Sino ad oggi Assogips dichiara Barbara Guerra - ha preferito evitare prese di posizione eclatanti ma è sempre stato attiva, tentando di scongiurare una decisione tanto tragica, ma oggi che la montagna di rifiuti è già ben visibile da lontano, non possiamo evitare di domandarci pubblicamente come sia stato possibile, a fronte di tante altre località in zone interne e non popolate, decidere di aprire una discarica di spazzatura in una zona di elevato pregio agricolo a ridosso di un importante località turistica.
Ci meraviglia che non ci siano state prese di posizione forti del comparto turistico della piana del Sele sottolinea la vicepresidente di Assogips - forse non tutti comprendono il significato che questa decisione avrà sulla nostra economia, sulle nostre aziende e sul nostro futuro. La stagione turistica che si è aperta in questi giorni, sarà la più critica degli ultimi anni e la spazzatura depositata a poche centinaia di metri da campeggi, alberghi, case vacanza contribuirà a peggiorare la situazione.

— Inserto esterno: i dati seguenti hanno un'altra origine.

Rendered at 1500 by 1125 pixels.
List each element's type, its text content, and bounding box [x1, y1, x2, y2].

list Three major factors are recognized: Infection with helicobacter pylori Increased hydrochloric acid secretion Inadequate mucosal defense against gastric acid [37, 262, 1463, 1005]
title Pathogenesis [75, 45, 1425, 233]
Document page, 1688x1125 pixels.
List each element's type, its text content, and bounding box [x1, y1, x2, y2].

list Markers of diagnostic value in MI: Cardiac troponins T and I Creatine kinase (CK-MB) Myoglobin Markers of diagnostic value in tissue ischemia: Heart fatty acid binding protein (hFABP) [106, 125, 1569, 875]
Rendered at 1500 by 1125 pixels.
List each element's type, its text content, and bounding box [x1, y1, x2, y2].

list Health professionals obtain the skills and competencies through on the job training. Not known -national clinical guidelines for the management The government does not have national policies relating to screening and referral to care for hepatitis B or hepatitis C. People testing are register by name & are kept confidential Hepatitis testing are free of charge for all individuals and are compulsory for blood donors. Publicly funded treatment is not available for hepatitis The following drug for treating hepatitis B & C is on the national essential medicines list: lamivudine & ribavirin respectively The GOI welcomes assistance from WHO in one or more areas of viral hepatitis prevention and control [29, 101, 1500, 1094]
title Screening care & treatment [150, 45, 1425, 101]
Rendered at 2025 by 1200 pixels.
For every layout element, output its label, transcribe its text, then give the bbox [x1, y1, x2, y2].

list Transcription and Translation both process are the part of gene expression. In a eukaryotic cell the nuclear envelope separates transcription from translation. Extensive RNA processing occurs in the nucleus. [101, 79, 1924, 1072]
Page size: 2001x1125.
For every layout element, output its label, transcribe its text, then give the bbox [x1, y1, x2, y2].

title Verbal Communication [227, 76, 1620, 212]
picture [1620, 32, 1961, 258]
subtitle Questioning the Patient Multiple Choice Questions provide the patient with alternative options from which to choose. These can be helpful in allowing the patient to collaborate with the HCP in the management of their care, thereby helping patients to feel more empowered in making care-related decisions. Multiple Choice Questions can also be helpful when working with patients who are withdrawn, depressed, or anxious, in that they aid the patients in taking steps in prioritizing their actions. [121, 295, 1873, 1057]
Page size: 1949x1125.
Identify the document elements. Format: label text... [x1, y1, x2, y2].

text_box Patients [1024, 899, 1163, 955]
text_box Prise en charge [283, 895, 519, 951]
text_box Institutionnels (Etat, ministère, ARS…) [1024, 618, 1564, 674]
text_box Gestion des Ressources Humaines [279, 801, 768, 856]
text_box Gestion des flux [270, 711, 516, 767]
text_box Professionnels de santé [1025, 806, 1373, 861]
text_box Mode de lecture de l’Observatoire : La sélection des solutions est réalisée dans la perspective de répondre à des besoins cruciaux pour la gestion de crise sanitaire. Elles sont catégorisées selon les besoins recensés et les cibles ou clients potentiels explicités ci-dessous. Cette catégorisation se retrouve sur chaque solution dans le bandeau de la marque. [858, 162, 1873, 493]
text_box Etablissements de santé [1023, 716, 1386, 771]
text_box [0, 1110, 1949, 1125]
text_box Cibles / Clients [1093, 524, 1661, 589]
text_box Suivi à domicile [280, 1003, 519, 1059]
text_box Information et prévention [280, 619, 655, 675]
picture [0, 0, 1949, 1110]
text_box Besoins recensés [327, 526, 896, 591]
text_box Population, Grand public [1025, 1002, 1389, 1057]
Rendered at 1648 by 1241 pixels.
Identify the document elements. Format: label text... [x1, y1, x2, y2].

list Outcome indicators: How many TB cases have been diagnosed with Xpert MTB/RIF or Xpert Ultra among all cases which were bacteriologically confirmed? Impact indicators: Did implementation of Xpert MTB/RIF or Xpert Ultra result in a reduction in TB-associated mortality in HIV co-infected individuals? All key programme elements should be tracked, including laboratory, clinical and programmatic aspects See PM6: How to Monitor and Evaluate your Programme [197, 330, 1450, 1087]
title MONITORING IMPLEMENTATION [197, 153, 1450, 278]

La scelta di impiantare una discarica lungo la fascia costiera conclude Barbara Guerra - in una zona che vive di agricoltura e soprattutto di turismo, ricade sulle coscienze di quanti con il loro silenzio, di fatto, appoggiano lo scellerato deposito di rifiuti a Coda di Volpe. Come Associazione Giovani Imprenditori della Piana del Sele, aderente ad Unimpresa, scegliamo di non tacere e vigileremo affinché la discarica abbia carattere provvisorio e, allo scadere dei 5 mesi, venga rimossa.